Artificial intelligence will change jobs, but India’s bigger challenge is preparing the workforce, the boardroom and the classroom

The debate surrounding artificial intelligence has largely been framed around a single question: Will it take jobs?

But at The Hindu Huddle’s session on ‘I, Robot: How AI is Reshaping the Future of Work’, industry veterans argued that India is at risk of missing out on a far more important conversation – how to re-engineer education, skills, research and business for an AI-driven future.

Also Read: The Hindu Huddle 2026 Day 2 Update

Moderated by Businessline Editor Raghuvir Srinivasan, the panel brought together former Cognizant CEO Lakshmi Narayanan, former NASSCOM President and NITI Aayog Distinguished Fellow Debjani Ghosh and former Saint-Gobain India Chairman B. Santhanam.

For Ms. Ghosh, the current narrative about job losses caused by artificial intelligence is often wrong. “A lot of the moves up until now have been due to staff moving around during the pandemic. So there’s been a correction,” she said, pushing back against the notion that AI is already eliminating large numbers of jobs.

This does not mean that the risks are negligible. As AI systems become capable of performing routine and repetitive tasks, basic tasks are likely to be under the greatest pressure.

“The entry level is definitely going to be disrupted. And that’s important because these are millions of people in India and millions of young people in India,” Ms Ghosh said.

The challenge, she argued, is not to resist AI, but to redesign it. Rather than viewing jobs as fixed roles, employers and policymakers must break them down into tasks and identify areas that can be automated and that continue to require human judgment.

That future, she said, would be defined by what she called the “human sandwich model.” “You need humans to create the questions and inputs, the AI ​​does the work, and at the end you need humans to verify the result,” she said, adding that the model will become even more critical as autonomous AI agents become commonplace.

The conversation soon shifted from jobs to India’s place in the global AI economy.

While India has emerged as one of the world’s largest digital markets, Ms Ghosh cautioned that being a consumer of technology is not the same as creating value from it.

“If you look at the $17.6 trillion forecast that AI will create in the next five years, 80% of that is going to two countries, the US and China. In the case of India, we should aim to get at least 10% of that,” she said.

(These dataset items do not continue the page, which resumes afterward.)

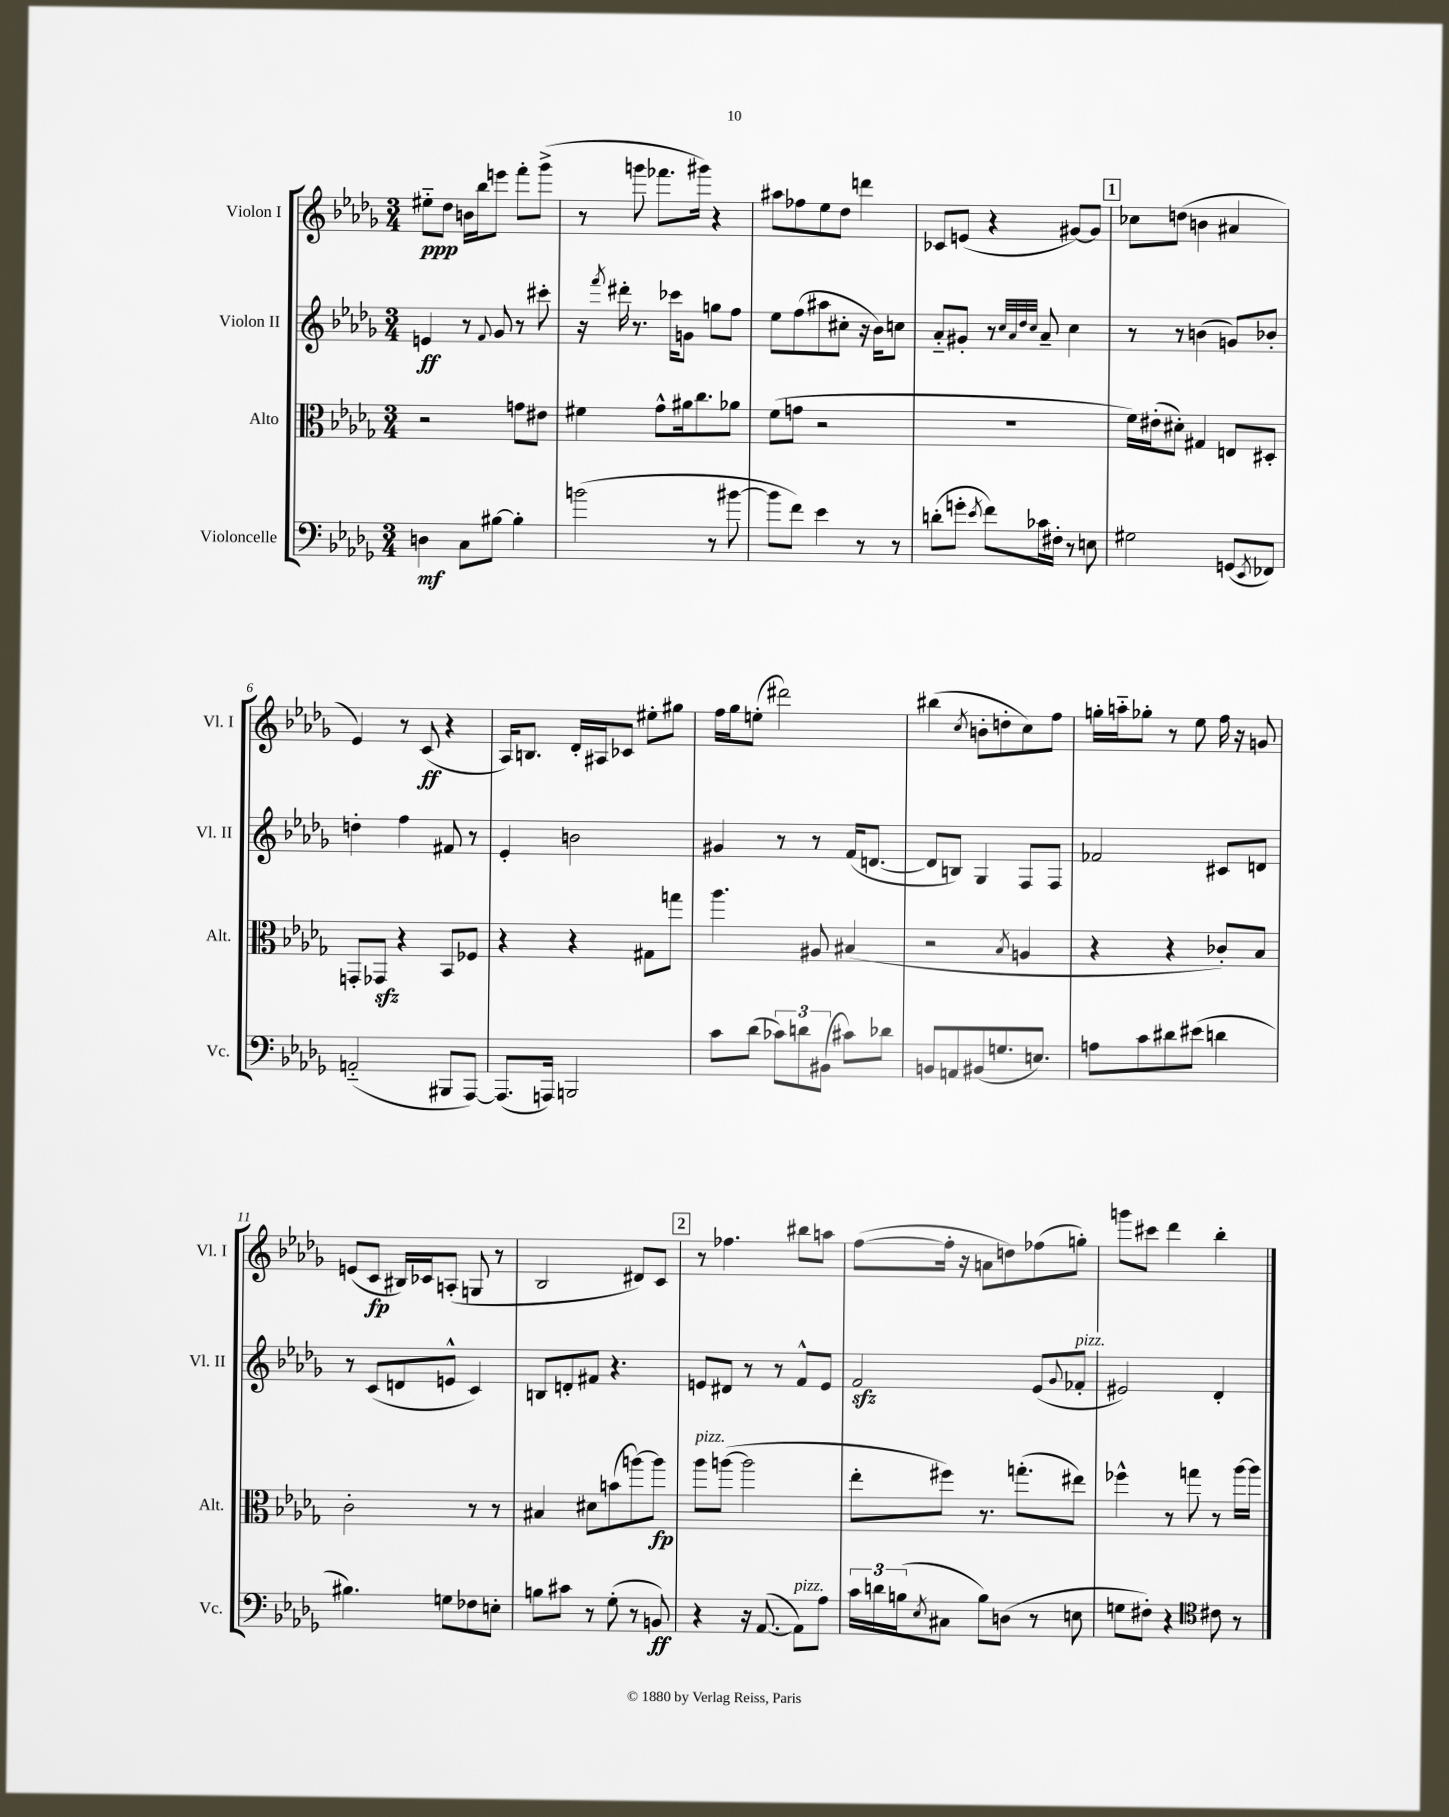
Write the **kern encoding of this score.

**kern	**kern	**kern	**kern
*staff4	*staff3	*staff2	*staff1
*clefF4	*clefC3	*clefG2	*clefG2
*k[b-e-a-d-g-]	*k[b-e-a-d-g-]	*k[b-e-a-d-g-]	*k[b-e-a-d-g-]
*M3/4	*M3/4	*M3/4	*M3/4
4D	2r	4e	8ee#'~
.	.	.	8dd-
8C	.	8r	16b
.	.	.	16bb-
.	.	8qqf	.
[8B#	.	8g-	8eee
4B#']	8g	8r	8fff'
.	8e#	8ccc#'	(8ggg-^
=	=	=	=
(2b	4f#	16r	8r
.	.	8qfff	.
.	.	16ddd#'	.
.	.	8.r	8ggg
.	8g-^^	.	8.fff-
.	.	16ccc-	.
.	16a#	8g	.
.	8.cc	.	16ggg#)
8r	.	8gg	4r
[8b#	8a-	8ff	.
=	=	=	=
8b#]	(8f	8ee-	8aa#
8f)	8g	(8ff	8ff-
4e-	2r	8aa#	8ee-
.	.	8cc#'	8dd-
8r	.	16r	4ddd
.	.	16b-)	.
8r	.	8cc	.
=	=	=	=
(8d'	2.r	8a-'~	8c-
8g'	.	8g#'	(8e
8qe-	.	.	.
8f)	.	8r	4r
.	.	32qqcc	.
.	.	32qqa-	.
.	.	32qqdd-	.
.	.	32qqcc	.
16c-	.	8a-~	.
16F#'	.	.	.
8r	.	4cc	[8g#)
8E	.	.	8g#]
=	=	=	=
2G#	16f)	8r	8cc-
.	(16e#'	.	.
.	8d#')	8r	(8dd
.	4G#	(4b	4b
(8GG	8E	8g)	4a#
8qEE-	.	.	.
8FF-)	8D#'	8b-'	.
=	=	=	=
(2AA'~	8GG'	4dd'	4e-)
.	8GG-	.	.
.	4r	4ff	8r
.	.	.	(8c
8BBB#	8BB-	8f#	4r
[8AAA-)	8F-	8r	.
=	=	=	=
(8.AAA-]	4r	4e-'	16A-)
.	.	.	8.B
16AAA)	.	.	.
2BBB	4r	2b	16d-'
.	.	.	16A#
.	.	.	8c-
.	8G#	.	8ee#'
.	8gg	.	8gg#
=	=	=	=
8c	4.aa-	4g#	16ff
.	.	.	16gg-
(8d-	.	.	(8ee'
12c-)	.	8r	2ddd#)
12d	.	.	.
.	8A#	8r	.
(12BB#	.	.	.
8c#)	(4B#	(16f	.
.	.	[8.d	.
8d-	.	.	.
=	=	=	=
8BB	2r	8d]	(4bb#
8AA	.	8B)	.
.	.	.	8qcc
(8BB#	.	4G-	8b'
8.G	.	.	8dd'
.	8qB-	.	.
.	4A	8F	8cc)
8.E)	.	.	.
.	.	8F	8ff
=	=	=	=
8A	4r	2f-	16gg'
.	.	.	16aa'~
8c	.	.	8gg-'
8d#	4r	.	8r
(8e#	.	.	8ee-
4d	8c-')	8c#	16ff
.	.	.	16r
.	8B-	8d	8g
=	=	=	=
4.B#)	2c'	8r	(8e
.	.	(8c	8c
.	.	8d	16B#)
.	.	.	16c-
8G	.	8e^^	(8A'
8F-	8r	4c)	8G
8E'	8r	.	8r
=	=	=	=
8B	4B#	8B	2B-
8c#	.	8d'	.
8r	8d#	8f#	.
(8G-'	(8b	4.r	.
8r	[8aa)	.	8d#)
8BB)	8aa]	.	8c
=	=	=	=
4r	8aa-	8e	8r
.	([8aa	8d#	4.ff-
16r	2aa]	8r	.
([8.AA-	.	.	.
.	.	8r	.
8AA-])	.	8f^^	8bb#
8A-	.	8e	8aa
=	=	=	=
24c	8ee-'	2f	([8ff
24d	.	.	.
(24B	.	.	.
8qE-	.	.	.
8C#	8ff#)	.	16ff']
.	.	.	16r
8B)	8.r	.	8a
(8D	.	.	8dd)
.	(8.gg'	.	.
8r	.	(8e-	(8ff-
.	.	8qqg-	.
8E	8ee#)	8f-'	8gg')
=	=	=	=
8G	4ff-^^	2e#)	8ggg
8F#')	.	.	8ccc#
4r	8r	.	4ddd-
.	8gg	.	.
*clefC4	*	*	*
8c#	8r	4d-'	4bb-'
8r	[16aa-	.	.
.	16aa-]	.	.
==	==	==	==
*-	*-	*-	*-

But Mr. Santhanam believes that India’s biggest opportunity may not lie in direct competition with Silicon Valley’s frontier models. Instead, he argued that the country could have a disproportionate impact through the spread of artificial intelligence across sectors such as agriculture, education and healthcare.

“The most important work is in dissemination in these three areas – agriculture, education and health. That’s where I think AI can do what humans can’t,” he said.

He pointed to examples of AI solutions developed for India’s agricultural ecosystems being adapted for use elsewhere within months, highlighting the country’s ability to deploy the technology at scale.

Still, Mr. Santhanam reserved his harshest criticism for corporate India.

“There are 230 independent directors in the Nifty 45. Less than 10% of them have any knowledge or understanding of technology. That is the state of our boards,” he said.

The lack of AI engagement at the boardroom level is particularly concerning at a time when technology is rapidly transforming industries, he said. “Not one company mentioned AI in the CEO report. Not one. That’s shocking.”

Mr. Narayanan reiterated concerns about India’s preparedness, especially in education and research. When asked whether Indian universities are producing graduates ready for the AI ​​era, his answer was straightforward.

“The short answer is no.

According to him, India has historically excelled in the adoption and diffusion of technology, but has under-invested in the inventions and research that drive technological leadership. “We are not investing enough in research. The private sector is to blame,” he said.

The former Cognizant chief argued that while India is comfortable with proliferation, it needs much stronger innovation and research capabilities if it hopes to play a meaningful role in shaping the next wave of AI.

Together, the panelists painted a picture that was neither utopian nor alarmist. AI will disrupt jobs, especially at the bottom of the pyramid. It will also create new opportunities. But whether India emerges as a creator of value or merely a consumer of it will depend on how quickly it can retool its classrooms, boardrooms and workforce for a technology that is evolving faster than any before it.